Issue (v): Refund of pre-deposit made at the time of filing the appeal

The appellant sought refund of the pre-deposit made when filing the appeal. The Tribunal relied on the Supreme Court's decision in Ruchi Soya Industries Ltd. [2022 (380) ELT 8 (SC)], which held that claims not lodged during insolvency proceedings do not survive post approval of the Resolution Plan. Consequently, amounts deposited in relation to such claims must be refunded along with interest.

Accordingly, the Tribunal directed refund of the pre-deposit amount to the appellant, consistent with the binding Supreme Court precedent.

3. SIGNIFICANT HOLDINGS

"Once a resolution plan is duly approved by the Adjudicating Authority under subsection (1) of Section 31, the claims as provided in the resolution plan shall stand frozen and will be binding on the Corporate Debtor and its employees, members, creditors, including the Central Government, any State Government or any local authority, guarantors and other stakeholders.
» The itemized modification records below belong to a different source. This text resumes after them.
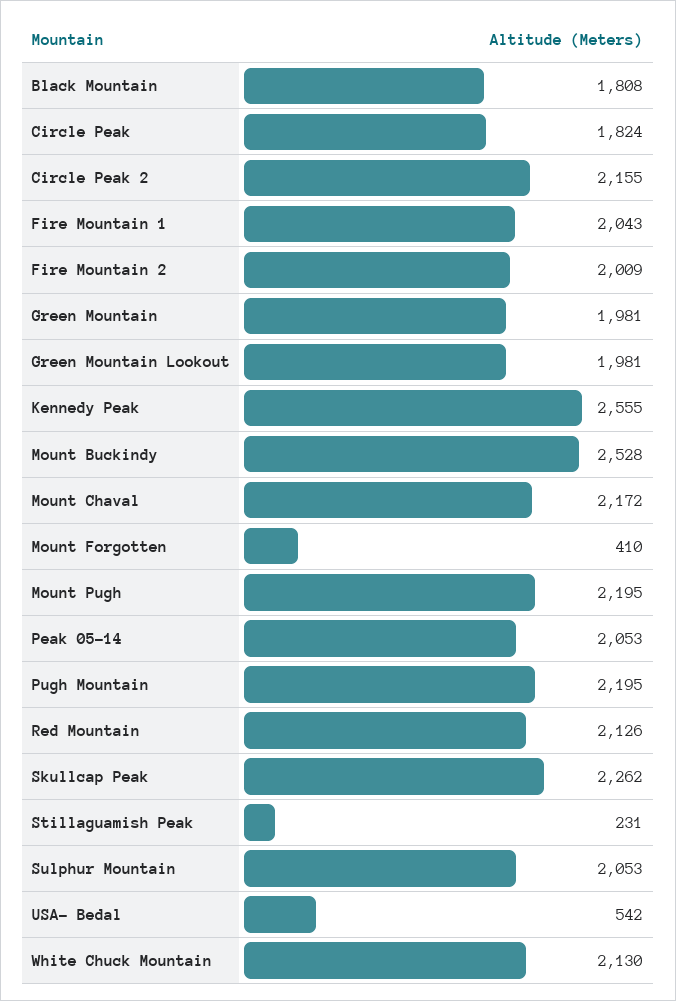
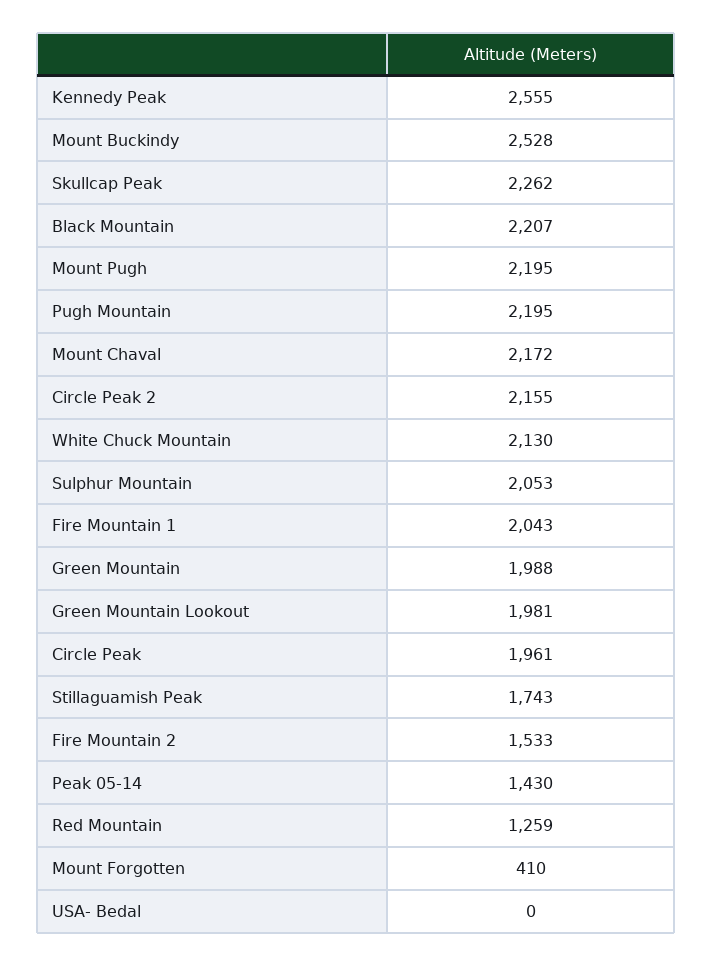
  {
-   "Black Mountain": 1808,
+   "Black Mountain": 2207,
-   "Circle Peak": 1824,
+   "Circle Peak": 1961,
    "Circle Peak 2": 2155,
    "Fire Mountain 1": 2043,
-   "Fire Mountain 2": 2009,
+   "Fire Mountain 2": 1533,
-   "Green Mountain": 1981,
+   "Green Mountain": 1988,
    "Green Mountain Lookout": 1981,
    "Kennedy Peak": 2555,
    "Mount Buckindy": 2528,
    "Mount Chaval": 2172,
    "Mount Forgotten": 410,
    "Mount Pugh": 2195,
-   "Peak 05-14": 2053,
+   "Peak 05-14": 1430,
    "Pugh Mountain": 2195,
-   "Red Mountain": 2126,
+   "Red Mountain": 1259,
    "Skullcap Peak": 2262,
-   "Stillaguamish Peak": 231,
+   "Stillaguamish Peak": 1743,
    "Sulphur Mountain": 2053,
-   "USA- Bedal": 542,
+   "USA- Bedal": 0,
    "White Chuck Mountain": 2130
  }

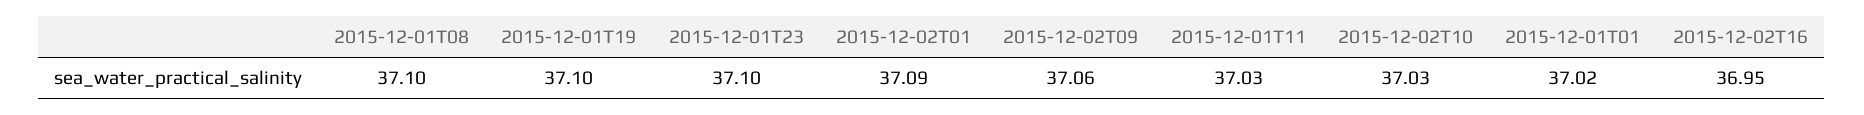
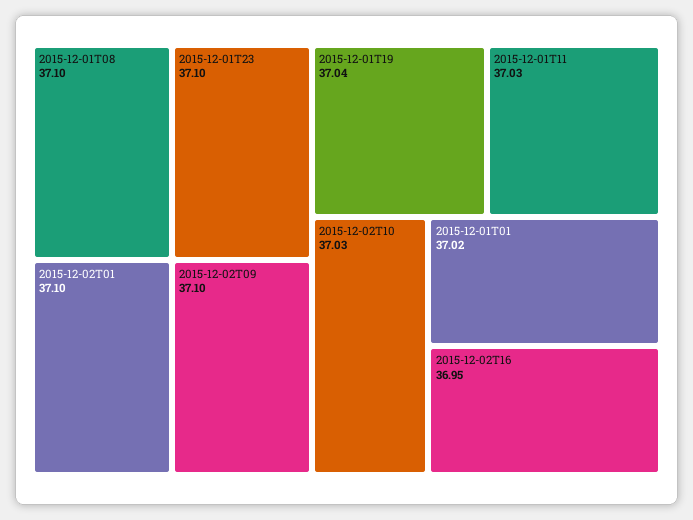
  {
    "2015-12-01T08": 37.1,
-   "2015-12-01T19": 37.1,
+   "2015-12-01T19": 37.04,
    "2015-12-01T23": 37.1,
-   "2015-12-02T01": 37.09,
+   "2015-12-02T01": 37.1,
-   "2015-12-02T09": 37.06,
+   "2015-12-02T09": 37.1,
    "2015-12-01T11": 37.03,
    "2015-12-02T10": 37.03,
    "2015-12-01T01": 37.02,
    "2015-12-02T16": 36.95
  }

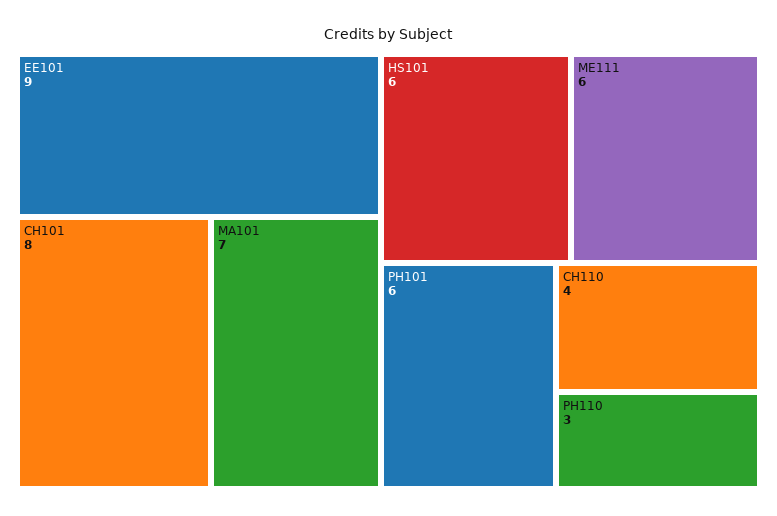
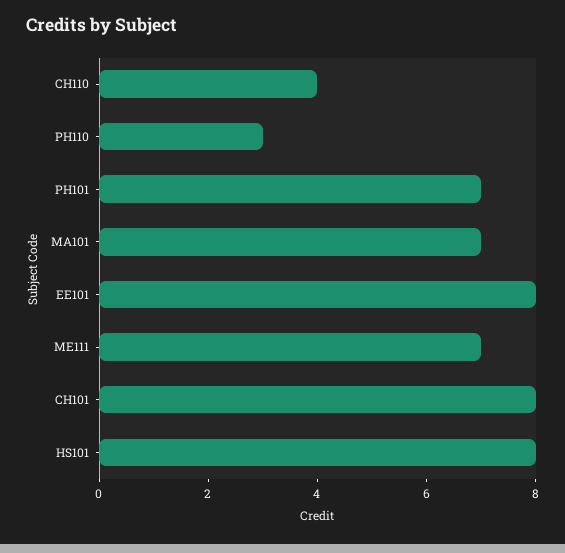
  {
-   "EE101": 9,
+   "EE101": 8,
    "CH101": 8,
    "MA101": 7,
-   "HS101": 6,
+   "HS101": 8,
-   "ME111": 6,
+   "ME111": 7,
-   "PH101": 6,
+   "PH101": 7,
    "CH110": 4,
    "PH110": 3
  }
On the date of approval of resolution plan by the Adjudicating Authority, all such claims, which are not a part of resolution plan, shall stand extinguished and no person will be entitled to initiate or continue any proceedings in respect to a claim, which is not part of the resolution plan."

"2019 amendment to Section 31 of the I&B Code is clarificatory and declaratory in nature and therefore will be effective from the date on which I&B Code has come into effect."

"Consequently all the dues including the statutory dues owed to the Central Government, any State Government or any local authority, if not part of the resolution plan, shall stand extinguished and no proceedings in respect of such dues for the period prior the date on which the Adjudicating Authority grants its approval under Section 31 could be continued."

"GST and Customs authorities have been classified as operational creditors and are required to submit their claims against corporate debtors when the Corporate insolvency and resolution process is initiated and public announcement inviting claims is made by the insolvency professional. Once the Resolution plan is approved by NCLT, no demands can be raised on the Resolution Applicant."

"The appeals deserve to be allowed only on this ground. It is held that the claim of the respondent, which is not part of the Resolution Plan, does not survive. The amount deposited by the appellant at the time of admission of the appeals along with interest accrued thereon is directed to be refunded to the appellant."

Final determination: The appeal filed by the appellant against the demand of central excise duty was abated following the approval of the Resolution Plan by the NCLT, rendering the Tribunal functus officio. The claims not included in the Resolution Plan stand extinguished, and no further proceedings can be maintained. The appellant is entitled to refund of the pre-deposit amount made at the time of filing the appeal.